Planning & Inspiration

Or: how to program your music without knowing anything about classical music. Or any kind of music, really.

We’ve noticed that, try as they might, most of the articles on big wedding-y websites aren’t all that useful in narrowing down your music selections.  So, here we’d like to give you our own Portland-flavored version of a Guide To Ceremony Music.

First, some basic terminology, then we’ll move on to song selection.

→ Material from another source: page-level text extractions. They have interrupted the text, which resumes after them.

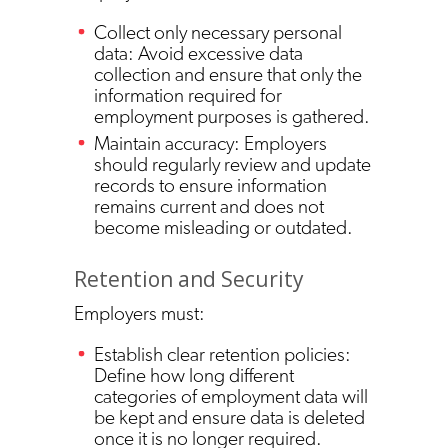
Collect only necessary personal
data: Avoid excessive data
collection and ensure that only the
information required for
employment purposes is gathered.
Maintain accuracy: Employers
should regularly review and update
records to ensure information
remains current and does not
become misleading or outdated.
Retention and Security
Employers must:
Establish clear retention policies:
Define how long different
categories of employment data will
be kept and ensure data is deleted
once it is no longer required.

If you already know all the terminology, you can skip this bit and go straight to the part about how to pick your songs.

  • Prelude

Think of it as “Welcoming Music.”  By no means bland, this is harmonious music with a calm, often pastoral air to it, designed to set a tone of relaxed composure, alleviate the stresses of traveling, and – added bonus! – it lets the guests know by ear where the ceremony will be located.  We usually start 15 to 30 minutes before the ceremony begins.

  • Processional

Sometimes this word specifically means “the music that is played as the bridal party [read: bridesmaids and groomsmen] enter” and sometimes it means “the music that is played as anyone [parents, bridal party, and/or bride] enters.”

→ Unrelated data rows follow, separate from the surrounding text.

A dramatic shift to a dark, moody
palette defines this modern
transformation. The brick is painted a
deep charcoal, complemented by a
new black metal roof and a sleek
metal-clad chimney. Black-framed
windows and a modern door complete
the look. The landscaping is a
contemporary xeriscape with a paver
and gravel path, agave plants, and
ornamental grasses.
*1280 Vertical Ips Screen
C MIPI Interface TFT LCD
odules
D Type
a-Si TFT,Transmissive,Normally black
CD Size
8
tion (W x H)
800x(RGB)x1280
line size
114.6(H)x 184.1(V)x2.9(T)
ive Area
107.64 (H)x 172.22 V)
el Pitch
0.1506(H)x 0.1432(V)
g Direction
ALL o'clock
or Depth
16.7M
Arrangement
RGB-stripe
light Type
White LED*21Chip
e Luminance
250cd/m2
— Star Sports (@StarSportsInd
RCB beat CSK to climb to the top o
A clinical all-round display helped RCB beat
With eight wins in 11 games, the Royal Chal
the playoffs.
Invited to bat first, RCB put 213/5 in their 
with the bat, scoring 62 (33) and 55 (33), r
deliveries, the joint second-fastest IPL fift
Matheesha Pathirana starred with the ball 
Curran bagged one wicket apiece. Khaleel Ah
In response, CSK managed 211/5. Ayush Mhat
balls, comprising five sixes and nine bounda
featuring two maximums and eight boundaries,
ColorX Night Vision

  • Processional vs. “Entrance Music” vs. “Formal Seating” or huhwhat?

Whatever you call it, it’s all referring to specific songs played as specific people walk in, up the aisle.  Generally, these are songs you’ll want to choose.  As long as we understand each other it’s all good.

  • Interlude

Whatever gets played, if anything, at any point, while the bride & groom are actually standing up there.  In Catholic ceremonies there tend to be lots of opportunities for this (communion, various blessings, etc), while a non-religious ceremony might have no interlude at all.  Ask your officiant about this.

  • Recessional

Once the glass is broken, the broomstick jumped over, the deal sealed, the knot is tied, etc., this is the music that plays as you depart back down the aisle.

  • Postlude

Total silence right after the recessional is weird, and since it takes guests a few minutes to get up from their chairs and file out of the ceremony area, it’s nice to have some upbeat background music here.  This is called postlude.